Eric Fedewa, vice president of global powertrain forecasts at CSM Worldwide, suggests it’s a possibility.

"Primarily, the technology we see overseas has been legislated into existence because of the fuel tax," he said, referring to higher taxes on fuel in Europe. "That’s why we’re seeing higher technology levels in foreign markets. More or less, the reason why we see so much technology in other markets--in Japan, in Europe--[is] because the energy cost is so much higher than here.

Different countries have approached the legislation in different ways, he said, adding that China’s government could simply mandate the technology it wants to have.

"Legislation, in a lot of cases, creates the atmosphere where the vehicle manufacturers can provide solutions," he said. "My view is the automotive industry is full of smart people, and if legislators say, ’Here’s the new standard,’ the engineering departments will step up and come up with the solutions. I view legislation as a good thing. But it’s going to be a little expensive for the vehicle manufacturers to change their products to comply."

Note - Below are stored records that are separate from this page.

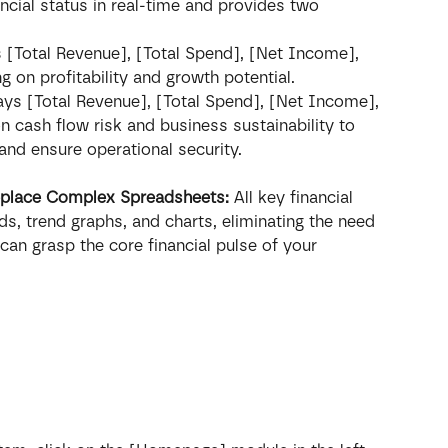
cial status in real-time and provides two 
 [Total Revenue], [Total Spend], [Net Income], 
g on profitability and growth potential.
ays [Total Revenue], [Total Spend], [Net Income], 
 cash flow risk and business sustainability to 
 and ensure operational security.
Replace Complex Spreadsheets:
 All key financial 
ds, trend graphs, and charts, eliminating the need 
an grasp the core financial pulse of your 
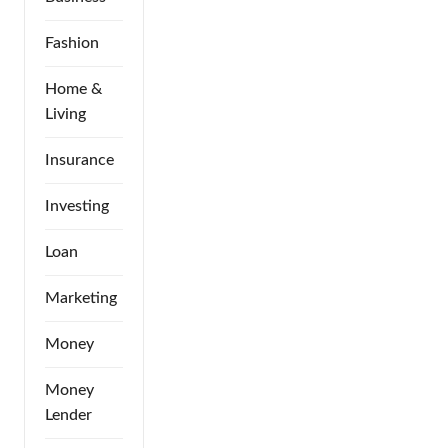
Fashion
Home &
Living
Insurance
Investing
Loan
Marketing
Money
Money
Lender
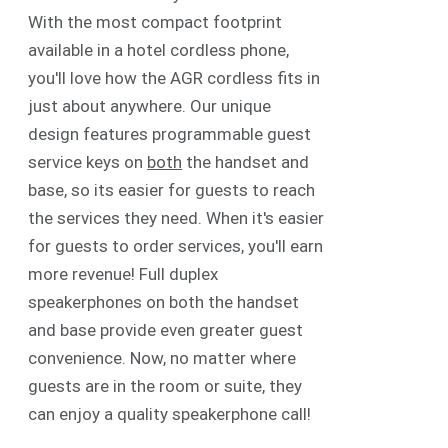
With the most compact footprint
available in a hotel cordless phone,
you'll love how the AGR cordless fits in
just about anywhere. Our unique
design features programmable guest
service keys on
both
the handset and
base, so its easier for guests to reach
the services they need. When it's easier
for guests to order services, you'll earn
more revenue! Full duplex
speakerphones on both the handset
and base provide even greater guest
convenience. Now, no matter where
guests are in the room or suite, they
can enjoy a quality speakerphone call!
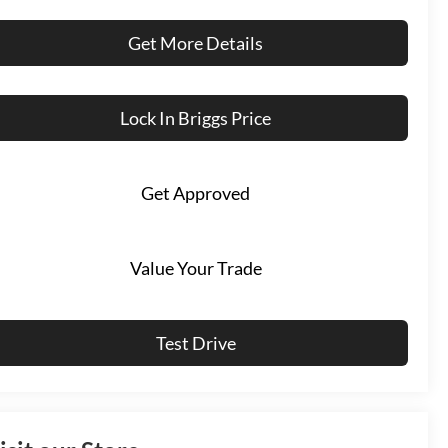
Get More Details
Lock In Briggs Price
Get Approved
Value Your Trade
Test Drive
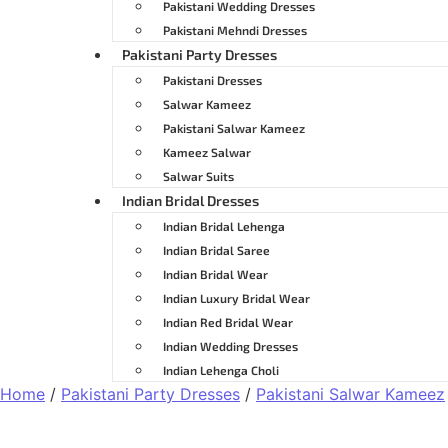
Pakistani Wedding Dresses
Pakistani Mehndi Dresses
Pakistani Party Dresses
Pakistani Dresses
Salwar Kameez
Pakistani Salwar Kameez
Kameez Salwar
Salwar Suits
Indian Bridal Dresses
Indian Bridal Lehenga
Indian Bridal Saree
Indian Bridal Wear
Indian Luxury Bridal Wear
Indian Red Bridal Wear
Indian Wedding Dresses
Indian Lehenga Choli
Home
/
Pakistani Party Dresses
/
Pakistani Salwar Kameez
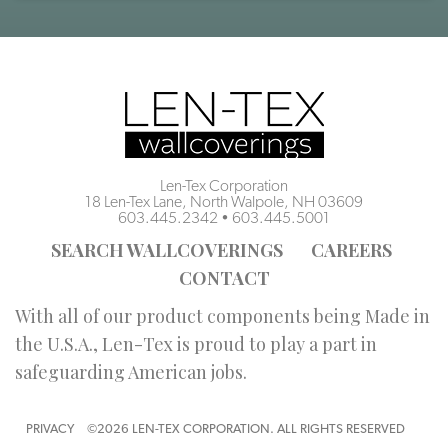
Len-Tex Corporation
18 Len-Tex Lane, North Walpole, NH 03609
603.445.2342
•
603.445.5001
SEARCH WALLCOVERINGS
CAREERS
CONTACT
With all of our product components being Made in
the U.S.A., Len-Tex is proud to play a part in
safeguarding American jobs.
PRIVACY
©2026 LEN-TEX CORPORATION. ALL RIGHTS RESERVED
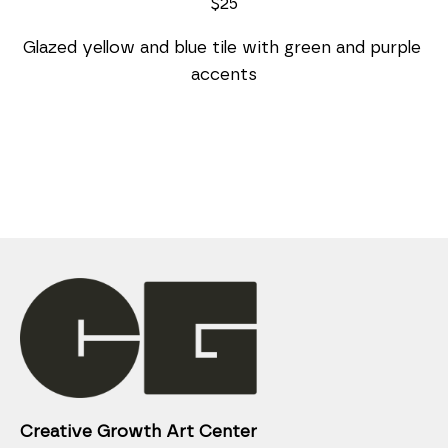
$25
Glazed yellow and blue tile with green and purple 
accents
Creative Growth Art Center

Still, even without stricter legislation, energy prices could soon help drive greener cars to the United States, Fedewa said.

"Let’s start with $4-a-gallon gas. I think everybody is reaching the consensus that that’s where we’re headed, because energy supplies are limited and people really want to drive more.… I think as our energy price increases, we’re going to see a lot more technology come into this market because consumers are going to be willing to pay more for that."

Fedewa said CSM Global thinks consumers will begin to consider fuel economy in their car-buying decisions once the energy cost grows to roughly 2 to 3 percent of their disposable income.

"We’re just about there now," he said. "Hybrids and diesels become more attractive. I think we’re going to see more of that in this market because the price of fuel is not going to go down significantly."